So if you, watching from a safe distance, attempt to witness my fall into the hole, you'll see me fall more and more slowly as the light delay increases. You'll never see me actually get to the event horizon. My watch, to you, will tick more and more slowly, but will never reach the time that I see as I fall into the black hole. Notice that this is really an optical effect caused by the paths of the light rays.
This is also true for the dying star itself. If you attempt to witness the black hole's formation, you'll see the star collapse more and more slowly, never precisely reaching the Schwarzschild radius.
Now, this led early on to an image of a black hole as a strange sort of suspended-animation object, a "frozen star" with immobilized falling debris and gedankenexperiment astronauts hanging above it in eternally slowing precipitation. This is, however, not what you'd see. The reason is that as things get closer to the event horizon, they also get dimmer. Light from them is redshifted and dimmed, and if one considers that light is actually made up of discrete photons, the time of escape of the last photon is actually finite, and not very large. So things would wink out as they got close, including the dying star, and the name "black hole" is justified.
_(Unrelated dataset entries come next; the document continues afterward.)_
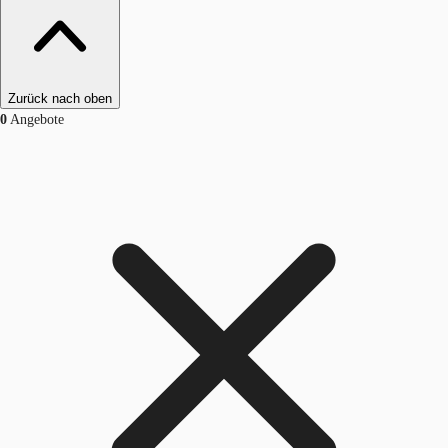
Zurück nach oben
0
Angebote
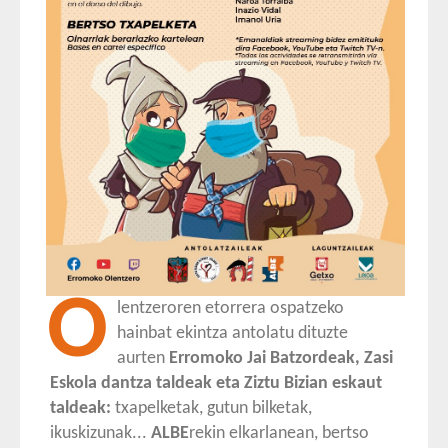
O
lentzeroren etorrera ospatzeko
hainbat ekintza antolatu dituzte
aurten
Erromoko Jai Batzordeak, Zasi
Eskola dantza taldeak eta Ziztu Bizian eskaut
taldeak:
txapelketak, gutun bilketak,
ikuskizunak...
ALBE
rekin elkarlanean, bertso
As an example, take the eight-solar-mass black hole I mentioned before. If you start timing from the moment the you see the object half a Schwarzschild radius away from the event horizon, the light will dim exponentially from that point on with a characteristic time of about 0.2 milliseconds, and the time of the last photon is about a hundredth of a second later. The times scale proportionally to the mass of the black hole. If I jump into a black hole, I don't remain visible for long.